Dr Bruce Goldberg - The Hypnotist
Dr Bruce used to be a dentist, but he got tired of flossing the fangs, mercurising the molars, drilling the dentine and excising the incisors so he took the obvious next step for a dentist and became a hypnotist. You might not think that there's a connection between hypnotherapy and dentistry, but the link is plain. A hypnotist looks closely into your eyes, tells you to relax and be still, and then makes your spirit float around and go somewhere else. A dentist looks closely into your eyes, tells you to relax and be still, and then talks to the nurse about his BMW as if you are somewhere else. Dr Bruce is a very good hypnotist, too, because not only can he heal things but he can make you live forever. He can see into the future and even send you there. He must have confidence in his healing powers, because his patients would be mightily annoyed if he future progressed them and they found out that they weren't going to get well.

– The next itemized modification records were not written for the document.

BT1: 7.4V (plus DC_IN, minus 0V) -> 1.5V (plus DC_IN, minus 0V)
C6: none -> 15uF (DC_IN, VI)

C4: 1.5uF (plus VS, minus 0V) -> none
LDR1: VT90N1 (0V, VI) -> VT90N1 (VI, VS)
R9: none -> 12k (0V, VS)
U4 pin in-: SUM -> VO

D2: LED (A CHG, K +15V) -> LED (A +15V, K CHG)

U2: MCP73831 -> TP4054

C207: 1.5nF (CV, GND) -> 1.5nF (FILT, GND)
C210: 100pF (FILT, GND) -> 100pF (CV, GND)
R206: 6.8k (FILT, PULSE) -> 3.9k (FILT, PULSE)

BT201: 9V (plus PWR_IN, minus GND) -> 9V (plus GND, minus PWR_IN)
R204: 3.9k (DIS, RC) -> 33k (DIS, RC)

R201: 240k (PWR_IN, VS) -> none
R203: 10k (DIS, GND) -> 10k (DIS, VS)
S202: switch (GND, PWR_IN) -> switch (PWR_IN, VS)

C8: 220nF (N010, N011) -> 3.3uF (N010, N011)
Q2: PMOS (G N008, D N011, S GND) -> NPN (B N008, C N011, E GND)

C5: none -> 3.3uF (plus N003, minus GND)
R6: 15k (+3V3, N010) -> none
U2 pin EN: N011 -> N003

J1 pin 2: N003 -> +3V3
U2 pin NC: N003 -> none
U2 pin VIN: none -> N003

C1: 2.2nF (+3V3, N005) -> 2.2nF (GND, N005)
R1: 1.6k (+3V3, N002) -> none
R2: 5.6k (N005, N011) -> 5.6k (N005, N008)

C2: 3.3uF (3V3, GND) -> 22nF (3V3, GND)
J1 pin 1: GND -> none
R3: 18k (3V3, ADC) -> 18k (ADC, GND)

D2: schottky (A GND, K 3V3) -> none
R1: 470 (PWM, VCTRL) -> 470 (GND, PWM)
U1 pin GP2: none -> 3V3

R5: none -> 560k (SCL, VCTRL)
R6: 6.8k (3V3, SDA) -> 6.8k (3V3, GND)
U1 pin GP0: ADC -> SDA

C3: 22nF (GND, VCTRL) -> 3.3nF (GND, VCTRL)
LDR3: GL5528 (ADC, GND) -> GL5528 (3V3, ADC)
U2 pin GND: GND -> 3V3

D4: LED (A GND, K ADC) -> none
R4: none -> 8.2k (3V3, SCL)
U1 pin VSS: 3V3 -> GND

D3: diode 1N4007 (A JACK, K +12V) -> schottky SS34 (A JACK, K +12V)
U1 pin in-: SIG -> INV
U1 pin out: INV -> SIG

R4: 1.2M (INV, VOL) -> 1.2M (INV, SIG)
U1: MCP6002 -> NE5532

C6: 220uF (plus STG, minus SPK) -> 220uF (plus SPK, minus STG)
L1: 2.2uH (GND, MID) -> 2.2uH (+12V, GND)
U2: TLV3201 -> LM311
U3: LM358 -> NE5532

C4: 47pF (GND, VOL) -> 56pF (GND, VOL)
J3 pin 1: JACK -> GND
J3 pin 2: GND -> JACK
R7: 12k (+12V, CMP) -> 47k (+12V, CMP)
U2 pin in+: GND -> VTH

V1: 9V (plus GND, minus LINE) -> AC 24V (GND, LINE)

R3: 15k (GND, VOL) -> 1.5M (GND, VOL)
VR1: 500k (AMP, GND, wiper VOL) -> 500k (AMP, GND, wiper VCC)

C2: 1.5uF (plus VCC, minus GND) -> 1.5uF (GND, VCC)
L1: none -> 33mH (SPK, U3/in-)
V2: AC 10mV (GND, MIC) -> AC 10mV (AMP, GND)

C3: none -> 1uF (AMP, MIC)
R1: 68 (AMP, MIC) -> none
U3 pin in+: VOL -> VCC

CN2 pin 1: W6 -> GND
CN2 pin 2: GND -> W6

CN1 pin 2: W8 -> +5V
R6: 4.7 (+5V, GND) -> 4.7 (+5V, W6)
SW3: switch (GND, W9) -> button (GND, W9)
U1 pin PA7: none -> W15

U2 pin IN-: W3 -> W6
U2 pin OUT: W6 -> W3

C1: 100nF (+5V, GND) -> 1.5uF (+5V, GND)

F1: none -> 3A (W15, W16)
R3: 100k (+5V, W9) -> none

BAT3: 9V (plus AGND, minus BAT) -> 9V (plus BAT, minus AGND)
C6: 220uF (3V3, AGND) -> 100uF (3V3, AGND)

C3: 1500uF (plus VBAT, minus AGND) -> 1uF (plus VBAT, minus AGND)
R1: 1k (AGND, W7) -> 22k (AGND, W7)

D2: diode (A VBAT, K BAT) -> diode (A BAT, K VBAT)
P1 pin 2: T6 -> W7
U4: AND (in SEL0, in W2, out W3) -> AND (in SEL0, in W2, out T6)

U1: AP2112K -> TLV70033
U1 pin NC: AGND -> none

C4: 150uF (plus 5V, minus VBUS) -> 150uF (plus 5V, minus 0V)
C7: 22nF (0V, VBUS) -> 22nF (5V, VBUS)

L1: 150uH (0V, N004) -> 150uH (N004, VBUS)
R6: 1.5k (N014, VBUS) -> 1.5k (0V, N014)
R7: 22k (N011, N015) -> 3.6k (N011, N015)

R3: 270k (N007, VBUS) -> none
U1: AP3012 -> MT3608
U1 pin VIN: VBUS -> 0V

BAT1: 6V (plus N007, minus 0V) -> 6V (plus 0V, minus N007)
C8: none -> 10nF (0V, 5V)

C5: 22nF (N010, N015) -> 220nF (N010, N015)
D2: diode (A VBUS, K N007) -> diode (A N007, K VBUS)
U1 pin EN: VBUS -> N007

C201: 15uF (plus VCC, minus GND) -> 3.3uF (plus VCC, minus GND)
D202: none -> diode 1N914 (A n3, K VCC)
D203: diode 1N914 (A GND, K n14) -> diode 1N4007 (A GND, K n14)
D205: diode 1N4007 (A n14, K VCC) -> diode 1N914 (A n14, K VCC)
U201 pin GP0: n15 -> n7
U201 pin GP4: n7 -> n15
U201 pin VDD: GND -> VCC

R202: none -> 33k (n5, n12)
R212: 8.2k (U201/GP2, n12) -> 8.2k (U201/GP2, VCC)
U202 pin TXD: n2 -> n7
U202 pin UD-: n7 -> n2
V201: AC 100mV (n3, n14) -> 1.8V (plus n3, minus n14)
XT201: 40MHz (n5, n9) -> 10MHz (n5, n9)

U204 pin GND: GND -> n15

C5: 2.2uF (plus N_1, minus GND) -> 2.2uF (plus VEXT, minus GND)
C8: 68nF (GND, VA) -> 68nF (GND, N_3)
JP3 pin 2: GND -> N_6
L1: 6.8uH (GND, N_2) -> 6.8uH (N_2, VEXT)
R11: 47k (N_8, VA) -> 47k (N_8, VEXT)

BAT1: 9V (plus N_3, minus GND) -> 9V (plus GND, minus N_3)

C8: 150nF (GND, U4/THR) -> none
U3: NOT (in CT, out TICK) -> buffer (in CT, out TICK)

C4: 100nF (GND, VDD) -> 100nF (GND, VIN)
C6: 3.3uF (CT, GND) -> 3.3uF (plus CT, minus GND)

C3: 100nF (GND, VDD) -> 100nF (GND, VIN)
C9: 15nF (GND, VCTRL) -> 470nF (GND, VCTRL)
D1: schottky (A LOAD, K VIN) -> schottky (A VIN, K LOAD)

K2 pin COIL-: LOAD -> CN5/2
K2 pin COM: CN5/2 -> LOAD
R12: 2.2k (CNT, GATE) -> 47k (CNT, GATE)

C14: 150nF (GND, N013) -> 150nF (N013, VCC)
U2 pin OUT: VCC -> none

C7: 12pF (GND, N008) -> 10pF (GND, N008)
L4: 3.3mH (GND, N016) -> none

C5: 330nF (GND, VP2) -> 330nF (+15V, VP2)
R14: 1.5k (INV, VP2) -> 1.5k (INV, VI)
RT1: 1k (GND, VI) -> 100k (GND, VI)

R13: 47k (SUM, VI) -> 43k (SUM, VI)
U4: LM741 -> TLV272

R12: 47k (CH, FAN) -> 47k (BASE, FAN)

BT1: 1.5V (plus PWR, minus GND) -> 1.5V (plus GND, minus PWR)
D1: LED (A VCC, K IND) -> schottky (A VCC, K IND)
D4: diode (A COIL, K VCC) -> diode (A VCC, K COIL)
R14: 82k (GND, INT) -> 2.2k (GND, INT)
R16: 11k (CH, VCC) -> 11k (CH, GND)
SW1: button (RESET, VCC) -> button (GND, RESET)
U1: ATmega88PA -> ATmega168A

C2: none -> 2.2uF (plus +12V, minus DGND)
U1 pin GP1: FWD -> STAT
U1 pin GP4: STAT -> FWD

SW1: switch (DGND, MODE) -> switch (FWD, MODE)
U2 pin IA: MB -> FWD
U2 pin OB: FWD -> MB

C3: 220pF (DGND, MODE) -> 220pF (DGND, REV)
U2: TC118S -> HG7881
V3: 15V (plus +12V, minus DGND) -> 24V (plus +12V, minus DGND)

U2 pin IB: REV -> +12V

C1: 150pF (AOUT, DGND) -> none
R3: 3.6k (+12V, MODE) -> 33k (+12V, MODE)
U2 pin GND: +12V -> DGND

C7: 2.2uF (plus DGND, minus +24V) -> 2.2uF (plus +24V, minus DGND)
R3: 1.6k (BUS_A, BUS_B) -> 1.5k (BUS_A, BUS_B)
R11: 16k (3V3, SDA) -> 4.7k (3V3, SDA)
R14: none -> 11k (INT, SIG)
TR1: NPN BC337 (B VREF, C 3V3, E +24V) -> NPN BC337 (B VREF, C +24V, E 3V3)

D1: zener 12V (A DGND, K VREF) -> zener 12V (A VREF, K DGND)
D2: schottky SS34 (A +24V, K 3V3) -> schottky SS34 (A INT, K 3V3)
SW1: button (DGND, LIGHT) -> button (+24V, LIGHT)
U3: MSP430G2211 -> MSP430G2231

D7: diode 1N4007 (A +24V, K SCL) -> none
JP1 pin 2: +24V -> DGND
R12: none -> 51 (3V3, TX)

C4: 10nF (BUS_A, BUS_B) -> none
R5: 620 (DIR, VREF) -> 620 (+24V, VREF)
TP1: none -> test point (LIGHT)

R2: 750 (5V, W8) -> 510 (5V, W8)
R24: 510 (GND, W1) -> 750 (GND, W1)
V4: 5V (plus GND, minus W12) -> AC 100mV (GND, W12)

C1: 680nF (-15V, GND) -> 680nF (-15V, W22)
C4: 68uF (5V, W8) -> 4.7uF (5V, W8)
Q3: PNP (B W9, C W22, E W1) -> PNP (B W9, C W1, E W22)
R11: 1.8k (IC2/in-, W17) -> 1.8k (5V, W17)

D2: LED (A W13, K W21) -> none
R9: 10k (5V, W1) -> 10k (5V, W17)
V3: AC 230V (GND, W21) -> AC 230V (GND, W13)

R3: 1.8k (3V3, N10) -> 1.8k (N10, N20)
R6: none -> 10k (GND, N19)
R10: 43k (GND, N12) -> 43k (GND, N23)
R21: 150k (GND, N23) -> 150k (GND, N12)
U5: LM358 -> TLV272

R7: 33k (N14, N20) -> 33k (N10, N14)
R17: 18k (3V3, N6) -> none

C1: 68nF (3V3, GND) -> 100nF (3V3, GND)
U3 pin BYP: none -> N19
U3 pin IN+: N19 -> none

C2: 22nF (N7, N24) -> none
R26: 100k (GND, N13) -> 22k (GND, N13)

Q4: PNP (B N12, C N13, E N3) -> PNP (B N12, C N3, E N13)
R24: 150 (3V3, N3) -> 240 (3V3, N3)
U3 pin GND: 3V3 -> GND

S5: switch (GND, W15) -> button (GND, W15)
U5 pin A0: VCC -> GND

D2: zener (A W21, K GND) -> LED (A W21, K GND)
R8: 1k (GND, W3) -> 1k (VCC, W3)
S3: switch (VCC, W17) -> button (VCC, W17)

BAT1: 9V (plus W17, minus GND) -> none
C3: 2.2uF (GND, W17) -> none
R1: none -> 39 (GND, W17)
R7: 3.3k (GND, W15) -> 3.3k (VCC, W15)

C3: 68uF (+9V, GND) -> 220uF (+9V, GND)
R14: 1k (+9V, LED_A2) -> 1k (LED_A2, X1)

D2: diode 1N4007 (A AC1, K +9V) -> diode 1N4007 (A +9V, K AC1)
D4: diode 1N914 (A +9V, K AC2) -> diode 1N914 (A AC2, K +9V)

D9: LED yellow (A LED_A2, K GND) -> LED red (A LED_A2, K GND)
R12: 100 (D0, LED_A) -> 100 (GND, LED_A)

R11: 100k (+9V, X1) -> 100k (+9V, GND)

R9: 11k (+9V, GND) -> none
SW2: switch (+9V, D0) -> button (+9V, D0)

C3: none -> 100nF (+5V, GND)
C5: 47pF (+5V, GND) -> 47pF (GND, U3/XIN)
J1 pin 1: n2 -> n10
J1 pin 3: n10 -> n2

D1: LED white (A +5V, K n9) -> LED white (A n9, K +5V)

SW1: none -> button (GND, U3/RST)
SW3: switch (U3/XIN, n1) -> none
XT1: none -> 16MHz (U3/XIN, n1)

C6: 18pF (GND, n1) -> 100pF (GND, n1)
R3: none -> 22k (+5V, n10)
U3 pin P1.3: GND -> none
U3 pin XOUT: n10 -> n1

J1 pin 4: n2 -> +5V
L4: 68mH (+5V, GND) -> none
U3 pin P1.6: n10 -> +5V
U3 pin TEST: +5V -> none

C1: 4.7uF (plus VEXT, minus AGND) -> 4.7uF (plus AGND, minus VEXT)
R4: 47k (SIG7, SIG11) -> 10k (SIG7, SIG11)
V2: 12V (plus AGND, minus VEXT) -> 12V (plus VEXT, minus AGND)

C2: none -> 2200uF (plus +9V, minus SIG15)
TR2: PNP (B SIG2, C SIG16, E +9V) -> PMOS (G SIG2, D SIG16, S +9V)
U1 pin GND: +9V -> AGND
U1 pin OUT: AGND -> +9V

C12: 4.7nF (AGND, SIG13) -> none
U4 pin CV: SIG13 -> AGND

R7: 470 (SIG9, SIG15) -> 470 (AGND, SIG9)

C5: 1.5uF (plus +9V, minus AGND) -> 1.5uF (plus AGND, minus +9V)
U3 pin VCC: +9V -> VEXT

The Herb Farm - Equine Iridology
I have spent a lot of time around racehorses. They are are delicate animals, so delicate in fact that the merest hint of the weight of my money on their backs can cause them to run slower than usual. Like most gamblers, sorry, track investors, I like to go down to the saddling enclosure to check out the withers, hocks, fetlocks, gaskins and croups, and after I have inspected the jockeys I look at the horses. I must admit that I have never paid much attention to horses' eyes, except for those times when one of the animals gives me one of those superior, baleful looks to remind me that when I am walking home because I don't have bus fare, he will be riding in an air-conditioned van. Not to mention how each of us are going to spend our retirement years. Things are going to be different now that I have found this site, because I will be able to look into a horse's eyes and see the true condition of his crest, poll, chestnuts, dock, sheath, ergots, stifles and coronets. Then I'll be the one smiling when the winnings are handed out.
Gone, in the same way that my money disappears at the track.
Parasites Within You
There used to be a saying "You are what you eat". Here's living proof that if you are not careful, you are what is eaten. You know how head scratching is contagious, and your scalp gets itchy just hearing about a lice outbreak at the kids' school? Well, this site will make you itchy on the inside. Just think, as you lie there in bed tonight and you feel your legs twitch a little before you go to sleep, that it might not be just some nerves firing off at random but a host of small animals relocating themselves within your body. That gurgle noise you hear from your stomach when it's dinner time is really crowd noise as creatures gather for the feast. I will have to stop now, this is making my skin crawl. At least, I think it's my skin that's doing the crawling.
This site won Loon of the Month. The citation read:
|Loon of the Month|
|With such quality, it was always going to be difficult to choose a Loon of the Month from among these fine curers of all that ails us. As the month progressed I kept thinking about it. I was attuned early on, but the brain transplanters made me change my mind. I looked into the future and thought I could see the answer in a horse's eye, but after I chewed it over I got some relief from the urine therapists. I decided I had seen the light and then the herbal sensations people made it all too hard again. Finally, I had to go with the parasites. The idea just kept gnawing at my brain until I gave in.|
Gone down the gurgler. And I don't mean whatever makes your stomach gurgle.